The discovery is in the May 24 edition of the journal Nature Communications.

The disease is bacterial blight caused by Xanthomonas citri subspecies malvacearum, otherwise known as Xcm. Decades ago, it wiped out thousands of cotton acres annually, showing up first as brown spots on leaves, stems and even bolls then spreading until a plant - indeed entire fields of plants - dropped leaves and stopped growing. It’s equally devastating on rice and cassava, Shan said.

Scientists long ago identified Xcm as the culprit but didn’t know how or why the bacterium went on its warpath. Meanwhile, plant breeders tested types of cotton that were less susceptible and developed varieties that were more resistant to the disease. That worked from the late 20th Century until about six years ago when Xcm bacterial blight again showed up in force on the cotton crop in Texas and other states, wasting even varieties that previously could ward it off.

AgriLife Research scientists in Lubbock began searching the fields and plants for answers to help farmers cope, while another team in College Station took a deep look at the bacterium and cotton interaction at the cellular level and discovered its covert operations.

“This  bacteria causes disease in cotton by using a secret weapon, a sort of needle-like structure, to inject the protein effectors into cotton cells,” Shan said. “One of these effectors  mimics the host transcription factors, directly targeting and activating the host gene transcription of a plant sugar transporter. The plant then begins to pump energizing sugar from within the cell to the apoplast or pathway of the cell, thus feeding the bacteria.”

The discovery was made in part by Kevin Cox, a Texas A&M doctoral student from St. Louis, Missouri, who has been working with Shan for nearly four years and is lead author on the paper.

“My part of it  was basically to  identify what gene was being activated by a particular effector from the bacteria in order to cause disease,” he said. “When we found out what the target of that effector was, that’s when we got excited. That was pretty cool.”

Shan said the excitement reverberated among researchers for several reasons.

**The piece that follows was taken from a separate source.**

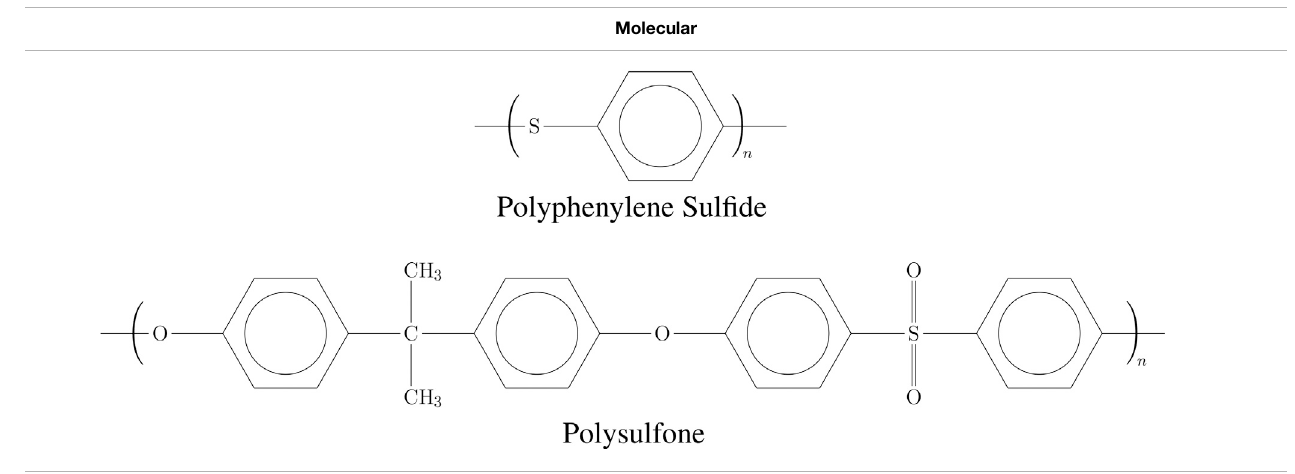
TABLE 1 | Molecular formula of PPS-40%gf and PSU.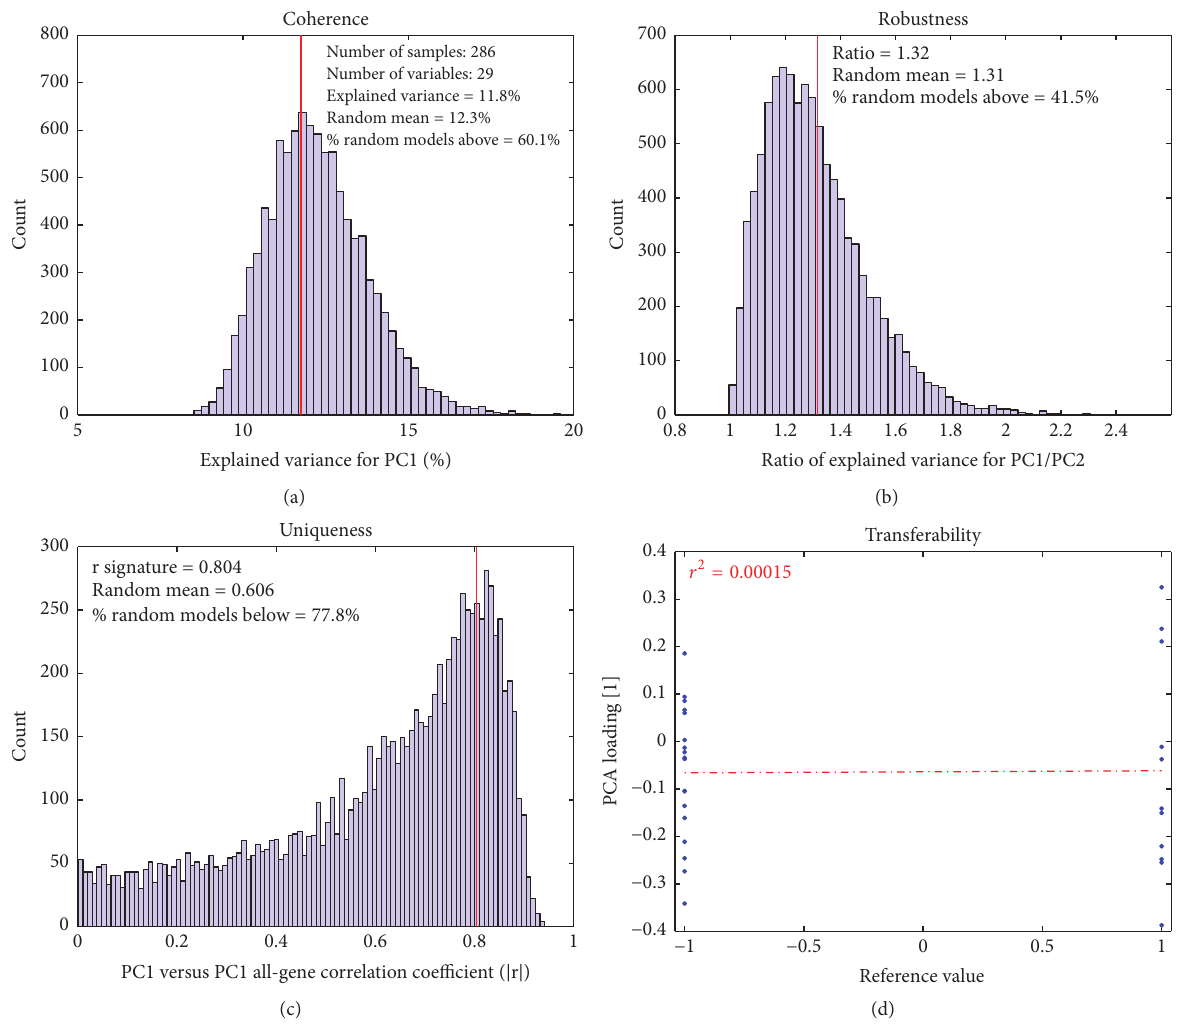
Figure 3: Validation plot for Gender-29 signature applied to Breast dataset. The probesets within the Gender-29 signature are no longer coherent (a), and the ratio of PC1/PC2 is much lower (b). It is also clear that the signature is no longer unique (c). Finally, the biological meaning of the probesets has changed in the Breast dataset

“First it will provide a mechanistic understanding of how the bacterium causes disease in cotton, and second it provides a potential strategy for control of this cotton disease and resistance against the bacteria,” she said. “Third, it may provide potential tools to do earlier diagnostic for the presence of this disease before symptoms show in the field.”

That’s important, Shan said, because once a farmer sees the disease in the field, it’s too late.

“It is very hard to control. Up to 40 percent of cotton yield can be affected,” she added. “So though this is a fundamental discovery of this mechanism how the bacterium causes disease, it provides a lot of potential for field application.”

Shan said isolates of the early strain and current strain of the Xcm bacterium -- and the sequencing of their genomes -- indicated there are polymorphisms genetically slightly different but acting the same in their attack on cotton.

“We compared the genetic differences in trying to pin down a reason for the disease’s rampant reemergence in recent years,” she said. “It is likely that rapid evolvement of new bacterial effectors contributed to the resurgence of this disease.”

The team will continue to explore bacterial blight in cotton, as well as study the implications of these finds on rice and cassava.

  “We want to implement the tools for cotton diagnostics by working with engineers to develop a very sensitive probe, perhaps like a doctor would use for diagnosing diabetes in humans,” Shan said. “It would be useful to have a probe able to detect sugar content in the field for cotton, particularly in the early seedling stage.”

She said the team may also explore “gene editing technologies” to take out the portion of the gene that allows the bacteria to take the plant’s food, which would make the cotton more resistant.